Assemble the Crab Cakes
Dump one 8 ounce can of lump crab meat into a large mixing bowl. Be sure to give the crab a quick once over for any shells and cartilage. It’s no fun to bite into something hard! To the crab, two large lightly beaten eggs, one tablespoon of mayonnaise, one teaspoon of Worcestershire sauce, ¼ cup of store-bought or homemade breadcrumbs, ¼ teaspoon of paprika, two tablespoons of chopped fresh parsley and ⅛ teaspoon of cayenne pepper.


Stir everything up to combine, then add additional salt and pepper to your preference. Add the cooled vegetables and stir again. Form the crabmeat mixture into patties that are roughly 2 ½ inches wide and ½-inch thick. I like to scoop them out with and ice cream scoop, then flatten them down the with bottom of the spoon. Place them on a baking sheet lined with parchment paper or aluminum foil coated with cooking spray.


Chill, then Bake
Since we’re not frying these off, we need to give the patties time to firm up before they hit the oven. Once you’ve formed the patties, place the baking sheet in the refrigerator and let the patties chill for 30 minutes. While you wait, go ahead and preheat the oven to 400 degrees. Bake the crab cakes or 25 – 30 minutes until golden brown. Serve with a drizzle of blender hollandaise sauce.
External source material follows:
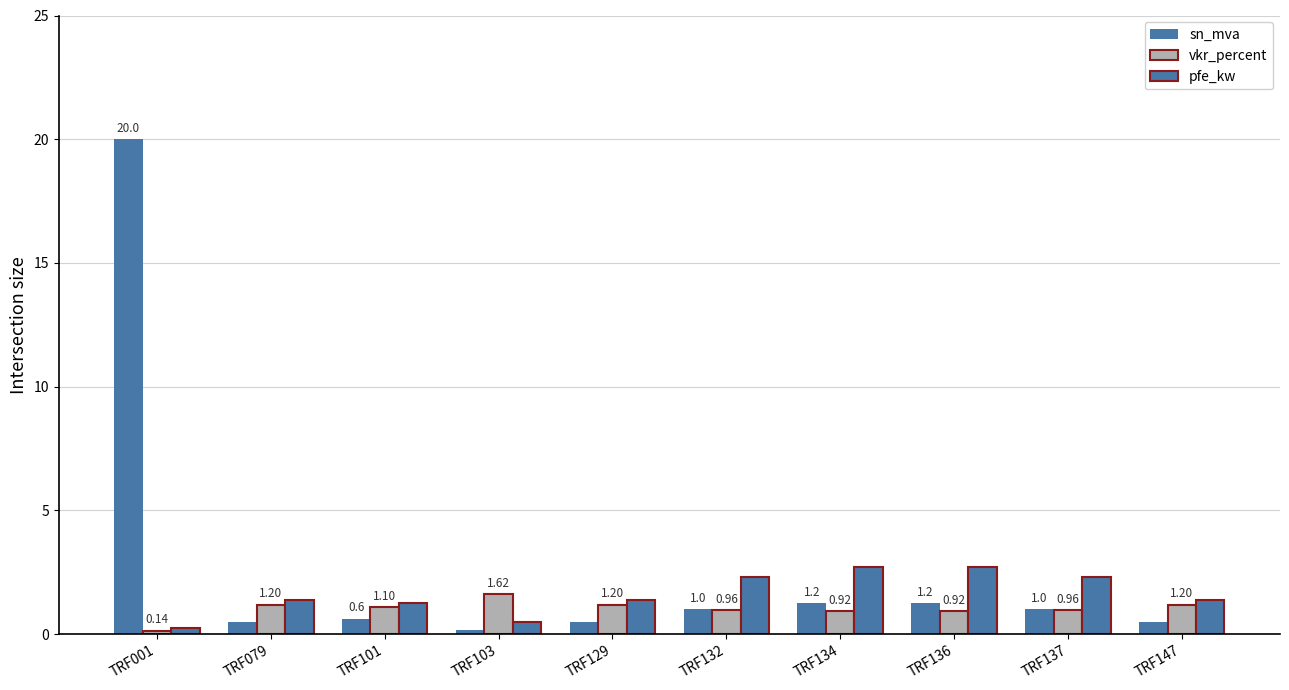

Does the chart contain any negative values?

No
Storage, Reheating and Freezing
Storage: Allow the baked crab cakes to cool completely, then place them in an airtight container within two hours. I find it’s helpful to stack the crab cakes with a layer of paper towels or waxed paper between them to absorb any residual moisture.
Freezing Unbaked: Freeze unbaked crab cakes by arranging them on a baking sheet lined with waxed paper and placing them on a level surface in the freezer. Freeze overnight, then transfer the patties to an airtight container or plastic bag. Do not thaw before baking. Follow the cooking instructions, but you will need to adjust your time by an extra 10-15 minutes to compensate for the thawing. Consume within three months.
Freezing Baked: Baked crab cake can also be frozen. If storing in an airtight container, layer waxed paper between them as I mentioned above. If storing in a freezer bag, follow the method outlined for freezing unbaked crab cakes. Bake from frozen, following the cooking instructions, adding an extra 10-15 minutes additional cooking time.

Baked Crab Cakes Pair Well With:
- Bacon, Lettuce and Tomato Wedge Salad
- Roasted Corn Salad With Honey Lime Dressing
- Mississippi Comeback Sauce
- Homemade Rémoulade Sauce

Oven Baked Crab Cakes
Ingredients
- 2 tablespoons unsalted butter
- 1 diced red bell pepper
- ½ cup minced celery
- ½ cup diced onion
- 2 cloves garlic, minced
- 8 ounces lump crab meat, picked over for shells and cartilage
- 1 large egg, lightly beaten
- 2 tablespoons mayonnaise
- 1 teaspoon Worcestershire sauce
- 1 teaspoon Dijon mustard
- ¼ cup panko breadcrumbs
- ¼ teaspoon paprika
- 2 tablespoons chopped fresh parsley
- ⅛ teaspoon cayenne pepper
- Salt and pepper to taste
- 2 tablespoons melted butter, for brushing
Instructions
- Melt the butter in a large skillet over medium heat. Add the bell pepper, celery, and onion. Season lightly with salt and pepper. Sauté for 7–10 minutes, until the vegetables are tender.
- Add the garlic and sauté for another 30 seconds. Remove the pan from the heat and let the vegetables cool completely. Blot any excess moisture, if needed.
- In a large bowl, combine the egg, mayonnaise, Worcestershire sauce, Dijon mustard, paprika, parsley, and cayenne.
- Stir in the cooled vegetables and panko.
- Gently fold in the crab meat, keeping the lumps intact. Add more panko, 1–2 tablespoons at a time, if needed. Season with additional salt and pepper, to taste.
- Form the mixture into patties and place them on a parchment-lined baking sheet. Chill for 30 minutes.
- Preheat the oven to 425°F.
- Brush the tops of the crab cakes with melted butter.
- Bake the crab cakes for 15–20 minutes, until golden. Broil for 2–3 minutes for extra color, if desired.
Notes
- Keep mixing gentle to preserve crab texture and prevent dense cakes.
- Panko keeps the cakes light—avoid overpacking.
- Chilling helps them hold shape without extra filler.
- Broiling at the end adds a crisp, restaurant-style finish.